> [SET PROBLEM 1]:
Using the excerpt on industrial cybersecurity, answer the following:
(a) Which protocols sit at the top of the layered design of industrial control systems?
(b) What does the technology developed by Seclab combine?
(c) What is the name of Seclab's technology in the Trust and Secure Exchange solutions?
> [SET PROBLEM 2]: Reproduce the lines of the listing verbatim, from the line containing "elevation (m): 1678" through the line containing "locality: Canton Vinces, Pedro", including both of those lines.

> [DOCUMENT EXTRACT]:
:::::

Next-gen approach: eliminate the transport layer for data exchange
Few cybersecurity products on the market are designed for the special context of industries.
In order to protect an infrastructure, there must be a physical airlock against digital attacks to separate communication layers and eliminate the transport medium.
The advantage of the implementation of this type of protection is that industrial control systems are designed in layers, according to a Purdue Model (3) for instance: at the top are standard IT protocols, then a layer with a combination of both industrial and IT protocols, and finally, the exclusively industrial layer. A segregation system between these different zones is relatively easy to install. In this respect, the defense-in-depth approach is especially adapted to this type of architecture.
Seclab vs. Industroyer
The technology developed by Seclab combines electronics and software. This technological approach guarantees a strict segregation of networks and USB ports by electronic means, making communication without direct connection possible.
In the Trust and Secure Exchange solutions (Seclab’s Denelis technology), protocols can be filtered according to several failsafe operation and cybersecurity rules specific to the infrastructure.
Several Denelis units with different configurations can be positioned at each intersection of the Purdue model zones. At the top level, the principle is to allow IT protocols through then to, little by little, restrict these to industrial protocols.

:::::

> [DATA ENTRIES]:

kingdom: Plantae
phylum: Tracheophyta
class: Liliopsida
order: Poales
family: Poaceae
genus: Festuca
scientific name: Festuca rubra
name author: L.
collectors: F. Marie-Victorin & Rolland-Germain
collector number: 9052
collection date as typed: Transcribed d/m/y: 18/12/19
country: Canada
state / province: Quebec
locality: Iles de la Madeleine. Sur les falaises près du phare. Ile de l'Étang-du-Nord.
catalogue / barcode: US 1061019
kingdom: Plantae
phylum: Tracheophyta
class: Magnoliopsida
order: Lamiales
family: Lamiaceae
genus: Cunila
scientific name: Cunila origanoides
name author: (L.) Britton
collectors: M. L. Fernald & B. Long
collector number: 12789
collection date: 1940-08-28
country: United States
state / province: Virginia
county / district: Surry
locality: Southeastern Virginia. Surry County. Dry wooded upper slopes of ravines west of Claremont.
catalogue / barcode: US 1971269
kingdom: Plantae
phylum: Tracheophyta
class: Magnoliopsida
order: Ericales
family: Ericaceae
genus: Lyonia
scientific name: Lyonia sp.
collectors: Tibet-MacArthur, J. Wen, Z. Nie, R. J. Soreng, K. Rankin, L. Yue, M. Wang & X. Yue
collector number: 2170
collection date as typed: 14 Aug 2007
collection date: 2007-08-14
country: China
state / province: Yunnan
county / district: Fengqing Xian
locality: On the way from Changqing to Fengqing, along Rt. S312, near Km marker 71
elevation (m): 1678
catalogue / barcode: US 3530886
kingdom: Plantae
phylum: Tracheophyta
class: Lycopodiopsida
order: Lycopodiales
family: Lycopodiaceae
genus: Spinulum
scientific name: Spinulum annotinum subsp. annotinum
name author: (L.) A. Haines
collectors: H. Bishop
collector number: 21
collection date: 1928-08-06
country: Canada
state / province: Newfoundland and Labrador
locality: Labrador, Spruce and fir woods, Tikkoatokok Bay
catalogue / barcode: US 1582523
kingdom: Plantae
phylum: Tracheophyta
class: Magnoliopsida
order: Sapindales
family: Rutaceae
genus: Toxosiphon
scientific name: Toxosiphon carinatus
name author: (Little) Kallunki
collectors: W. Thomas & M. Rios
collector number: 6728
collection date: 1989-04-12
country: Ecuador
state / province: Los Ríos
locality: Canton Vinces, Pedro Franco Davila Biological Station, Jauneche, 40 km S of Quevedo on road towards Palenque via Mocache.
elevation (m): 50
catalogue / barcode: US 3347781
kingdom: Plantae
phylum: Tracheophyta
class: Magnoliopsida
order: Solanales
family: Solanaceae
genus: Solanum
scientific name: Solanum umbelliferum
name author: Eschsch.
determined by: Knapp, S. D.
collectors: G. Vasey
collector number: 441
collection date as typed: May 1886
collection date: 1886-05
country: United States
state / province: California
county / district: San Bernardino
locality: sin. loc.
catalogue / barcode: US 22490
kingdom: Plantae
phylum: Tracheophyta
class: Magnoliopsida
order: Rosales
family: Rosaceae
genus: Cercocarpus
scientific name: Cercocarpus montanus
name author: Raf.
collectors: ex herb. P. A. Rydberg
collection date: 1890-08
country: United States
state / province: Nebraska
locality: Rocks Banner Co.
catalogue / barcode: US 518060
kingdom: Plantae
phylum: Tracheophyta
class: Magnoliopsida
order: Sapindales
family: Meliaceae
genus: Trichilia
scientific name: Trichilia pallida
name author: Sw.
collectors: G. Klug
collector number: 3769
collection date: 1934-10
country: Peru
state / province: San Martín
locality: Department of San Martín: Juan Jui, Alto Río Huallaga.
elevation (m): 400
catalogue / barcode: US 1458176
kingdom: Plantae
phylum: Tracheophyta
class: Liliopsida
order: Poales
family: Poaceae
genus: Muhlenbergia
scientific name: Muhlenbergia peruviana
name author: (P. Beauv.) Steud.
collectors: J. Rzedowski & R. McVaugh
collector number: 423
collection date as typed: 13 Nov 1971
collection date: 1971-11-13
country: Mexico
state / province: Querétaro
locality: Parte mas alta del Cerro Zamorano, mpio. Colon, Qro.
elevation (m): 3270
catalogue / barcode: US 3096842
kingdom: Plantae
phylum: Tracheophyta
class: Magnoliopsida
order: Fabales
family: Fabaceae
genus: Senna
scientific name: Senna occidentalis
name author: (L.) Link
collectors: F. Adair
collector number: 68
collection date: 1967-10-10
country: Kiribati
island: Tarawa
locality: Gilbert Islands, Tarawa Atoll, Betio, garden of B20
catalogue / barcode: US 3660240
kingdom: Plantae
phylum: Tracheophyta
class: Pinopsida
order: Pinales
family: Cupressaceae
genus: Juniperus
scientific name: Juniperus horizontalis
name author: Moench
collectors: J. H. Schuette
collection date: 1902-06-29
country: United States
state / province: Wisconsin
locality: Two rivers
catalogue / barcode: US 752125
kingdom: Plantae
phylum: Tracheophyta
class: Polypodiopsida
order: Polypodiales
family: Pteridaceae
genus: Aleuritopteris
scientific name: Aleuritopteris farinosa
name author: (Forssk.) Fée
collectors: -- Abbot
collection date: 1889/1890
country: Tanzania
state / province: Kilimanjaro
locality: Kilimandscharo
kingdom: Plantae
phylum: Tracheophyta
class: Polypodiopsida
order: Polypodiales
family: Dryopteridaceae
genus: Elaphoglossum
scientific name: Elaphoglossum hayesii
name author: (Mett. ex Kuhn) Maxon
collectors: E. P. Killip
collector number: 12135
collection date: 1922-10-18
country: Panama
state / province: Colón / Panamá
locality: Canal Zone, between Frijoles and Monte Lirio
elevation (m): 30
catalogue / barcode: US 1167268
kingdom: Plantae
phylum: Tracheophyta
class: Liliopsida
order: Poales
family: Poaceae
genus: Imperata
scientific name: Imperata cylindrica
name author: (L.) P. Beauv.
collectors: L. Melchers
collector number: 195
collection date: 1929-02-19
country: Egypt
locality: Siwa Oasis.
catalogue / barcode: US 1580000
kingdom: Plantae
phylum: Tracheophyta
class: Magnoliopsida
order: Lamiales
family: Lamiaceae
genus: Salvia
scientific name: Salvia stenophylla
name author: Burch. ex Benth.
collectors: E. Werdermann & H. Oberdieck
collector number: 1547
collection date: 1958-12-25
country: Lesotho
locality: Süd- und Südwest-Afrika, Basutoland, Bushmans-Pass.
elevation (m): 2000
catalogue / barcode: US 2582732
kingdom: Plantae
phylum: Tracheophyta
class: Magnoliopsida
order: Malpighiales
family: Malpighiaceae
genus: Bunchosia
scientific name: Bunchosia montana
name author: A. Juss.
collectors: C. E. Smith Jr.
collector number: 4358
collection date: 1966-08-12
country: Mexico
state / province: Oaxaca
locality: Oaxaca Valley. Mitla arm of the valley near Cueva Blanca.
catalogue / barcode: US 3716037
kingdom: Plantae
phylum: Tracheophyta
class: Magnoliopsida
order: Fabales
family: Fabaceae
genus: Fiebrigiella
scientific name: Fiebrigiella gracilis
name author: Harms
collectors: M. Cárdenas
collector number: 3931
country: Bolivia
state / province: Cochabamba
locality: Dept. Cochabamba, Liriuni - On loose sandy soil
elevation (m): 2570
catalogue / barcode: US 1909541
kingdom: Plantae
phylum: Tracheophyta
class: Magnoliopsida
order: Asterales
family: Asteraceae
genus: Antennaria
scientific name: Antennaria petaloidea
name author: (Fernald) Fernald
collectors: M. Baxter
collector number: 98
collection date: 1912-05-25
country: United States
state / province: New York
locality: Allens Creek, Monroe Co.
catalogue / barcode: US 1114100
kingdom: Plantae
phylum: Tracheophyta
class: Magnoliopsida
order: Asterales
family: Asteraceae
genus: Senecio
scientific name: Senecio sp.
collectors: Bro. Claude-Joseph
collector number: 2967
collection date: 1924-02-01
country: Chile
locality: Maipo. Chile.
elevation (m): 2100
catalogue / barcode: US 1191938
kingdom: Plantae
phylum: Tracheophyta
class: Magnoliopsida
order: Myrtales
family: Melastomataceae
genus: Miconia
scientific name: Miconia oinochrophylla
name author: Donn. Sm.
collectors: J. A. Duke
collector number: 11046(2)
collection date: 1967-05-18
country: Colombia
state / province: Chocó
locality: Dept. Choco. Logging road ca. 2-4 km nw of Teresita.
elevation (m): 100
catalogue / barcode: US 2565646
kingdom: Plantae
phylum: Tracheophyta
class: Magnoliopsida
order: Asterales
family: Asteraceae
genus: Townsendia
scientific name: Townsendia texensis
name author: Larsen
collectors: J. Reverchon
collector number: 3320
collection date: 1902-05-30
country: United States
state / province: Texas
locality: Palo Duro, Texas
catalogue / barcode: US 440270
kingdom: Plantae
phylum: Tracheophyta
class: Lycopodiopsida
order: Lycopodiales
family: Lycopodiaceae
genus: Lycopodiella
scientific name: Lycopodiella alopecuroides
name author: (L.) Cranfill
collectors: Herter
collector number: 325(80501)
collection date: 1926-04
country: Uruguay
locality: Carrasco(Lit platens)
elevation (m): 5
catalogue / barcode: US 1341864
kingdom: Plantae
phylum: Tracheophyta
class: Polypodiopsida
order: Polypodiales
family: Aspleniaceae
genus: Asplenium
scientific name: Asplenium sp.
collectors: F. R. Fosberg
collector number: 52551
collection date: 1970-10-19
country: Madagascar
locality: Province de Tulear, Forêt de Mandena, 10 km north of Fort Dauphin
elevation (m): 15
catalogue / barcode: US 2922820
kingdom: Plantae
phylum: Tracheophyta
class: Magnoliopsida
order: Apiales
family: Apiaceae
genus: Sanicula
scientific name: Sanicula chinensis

:::::

> [FULL OUTPUT 1]:
(a) Standard IT protocols.
(b) Electronics and software.
(c) Denelis.

> [FULL OUTPUT 2]:
elevation (m): 1678
catalogue / barcode: US 3530886
kingdom: Plantae
phylum: Tracheophyta
class: Lycopodiopsida
order: Lycopodiales
family: Lycopodiaceae
genus: Spinulum
scientific name: Spinulum annotinum subsp. annotinum
name author: (L.) A. Haines
collectors: H. Bishop
collector number: 21
collection date: 1928-08-06
country: Canada
state / province: Newfoundland and Labrador
locality: Labrador, Spruce and fir woods, Tikkoatokok Bay
catalogue / barcode: US 1582523
kingdom: Plantae
phylum: Tracheophyta
class: Magnoliopsida
order: Sapindales
family: Rutaceae
genus: Toxosiphon
scientific name: Toxosiphon carinatus
name author: (Little) Kallunki
collectors: W. Thomas & M. Rios
collector number: 6728
collection date: 1989-04-12
country: Ecuador
state / province: Los Ríos
locality: Canton Vinces, Pedro Franco Davila Biological Station, Jauneche, 40 km S of Quevedo on road towards Palenque via Mocache.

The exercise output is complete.